EXERCISE INSTRUCTIONS:
Set every line of the data down again exactly, and keep the pictures out.

PROVIDED RECORDS:

☆ ☆ ☆ ☆ ☆

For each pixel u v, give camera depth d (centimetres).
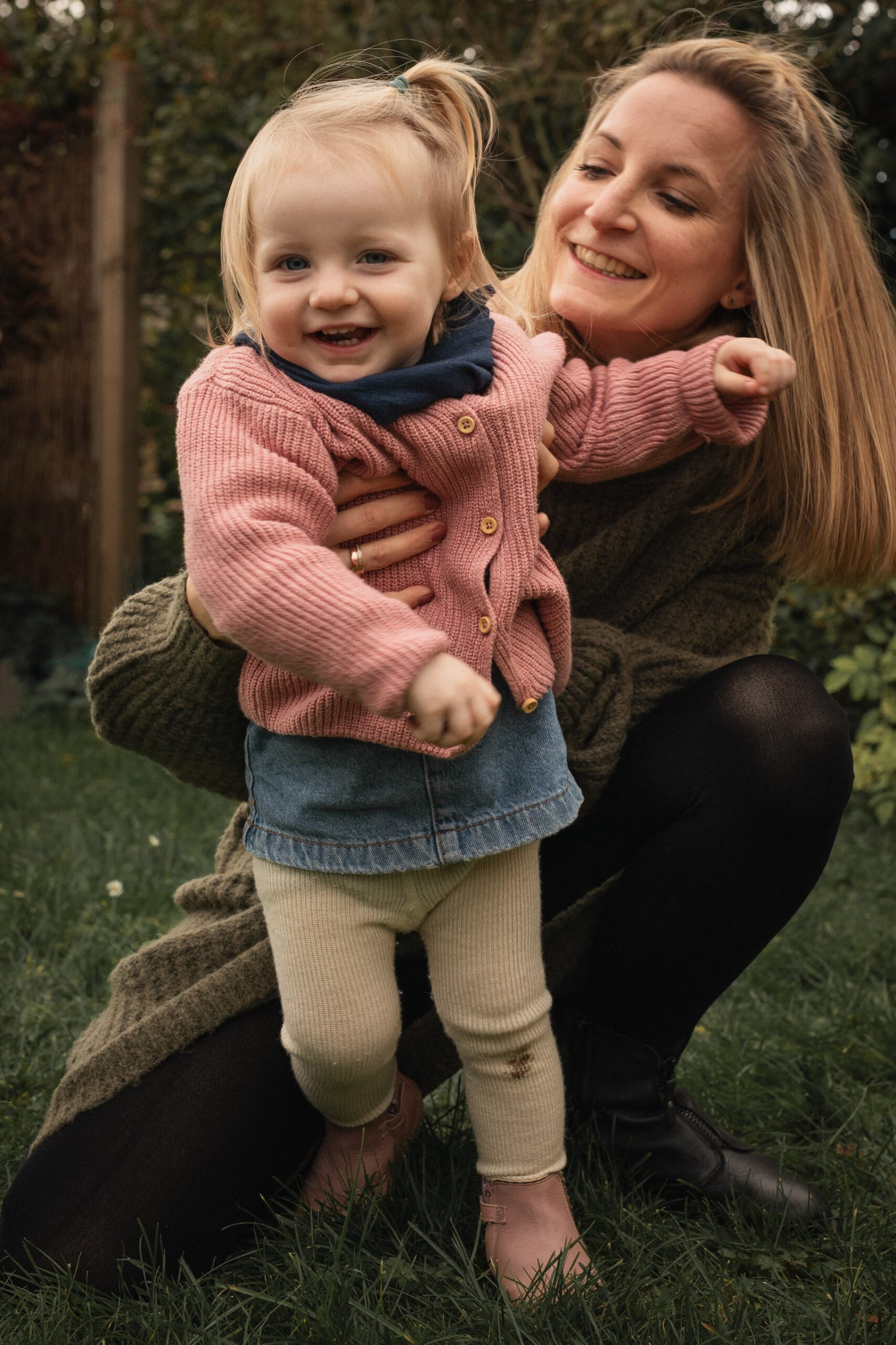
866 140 490
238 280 161
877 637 388
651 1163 184
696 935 176
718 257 184
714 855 173
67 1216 163
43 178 634
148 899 311
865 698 468
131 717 174
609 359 193
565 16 499
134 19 604
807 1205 179
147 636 172
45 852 348
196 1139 166
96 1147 166
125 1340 152
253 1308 159
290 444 148
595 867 190
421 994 187
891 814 379
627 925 178
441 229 159
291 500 144
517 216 523
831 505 186
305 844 157
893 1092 225
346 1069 158
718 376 168
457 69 171
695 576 194
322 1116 179
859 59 493
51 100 634
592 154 185
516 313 184
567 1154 189
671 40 242
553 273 195
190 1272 158
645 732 186
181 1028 171
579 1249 162
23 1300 157
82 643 620
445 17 535
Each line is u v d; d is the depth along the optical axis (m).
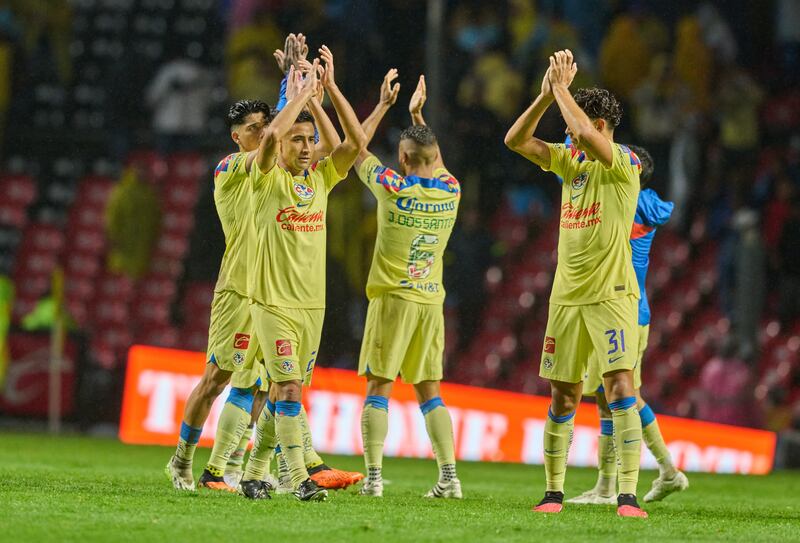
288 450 26.08
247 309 27.77
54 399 60.50
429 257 29.16
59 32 80.56
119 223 70.56
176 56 81.56
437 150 29.22
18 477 31.22
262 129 28.39
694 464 52.94
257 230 26.55
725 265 61.25
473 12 71.50
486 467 49.03
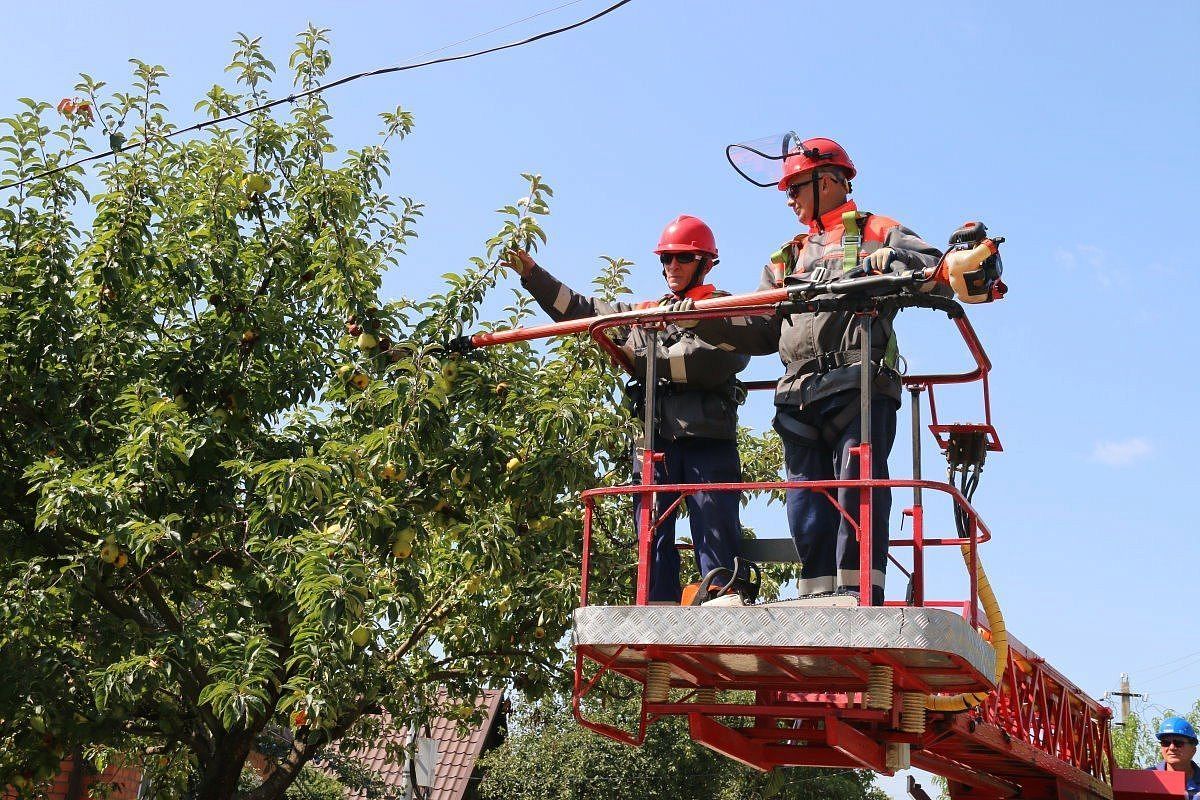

☆ ☆ ☆ ☆ ☆

RESULT:
For each pixel u v, give camera depth d (centimetres).
866 140 490
238 280 161
877 637 388
651 1163 184
696 935 176
718 257 184
714 855 173
67 1216 163
43 178 634
148 899 311
865 698 468
131 717 174
609 359 193
565 16 499
134 19 604
807 1205 179
147 636 172
45 852 348
196 1139 166
96 1147 166
125 1340 152
253 1308 159
290 444 148
595 867 190
421 994 187
891 814 379
627 925 178
441 229 159
291 500 144
517 216 523
831 505 186
305 844 157
893 1092 225
346 1069 158
718 376 168
457 69 171
695 576 194
322 1116 179
859 59 493
51 100 634
592 154 185
516 313 184
567 1154 189
671 40 242
553 273 195
190 1272 158
645 732 186
181 1028 171
579 1249 162
23 1300 157
82 643 620
445 17 535
Each line is u v d; d is the depth along the optical axis (m).
288 450 26.08
247 309 27.77
54 399 60.50
429 257 29.16
59 32 80.56
119 223 70.56
176 56 81.56
437 150 29.22
18 477 31.22
262 129 28.39
694 464 52.94
257 230 26.55
725 265 61.25
473 12 71.50
486 467 49.03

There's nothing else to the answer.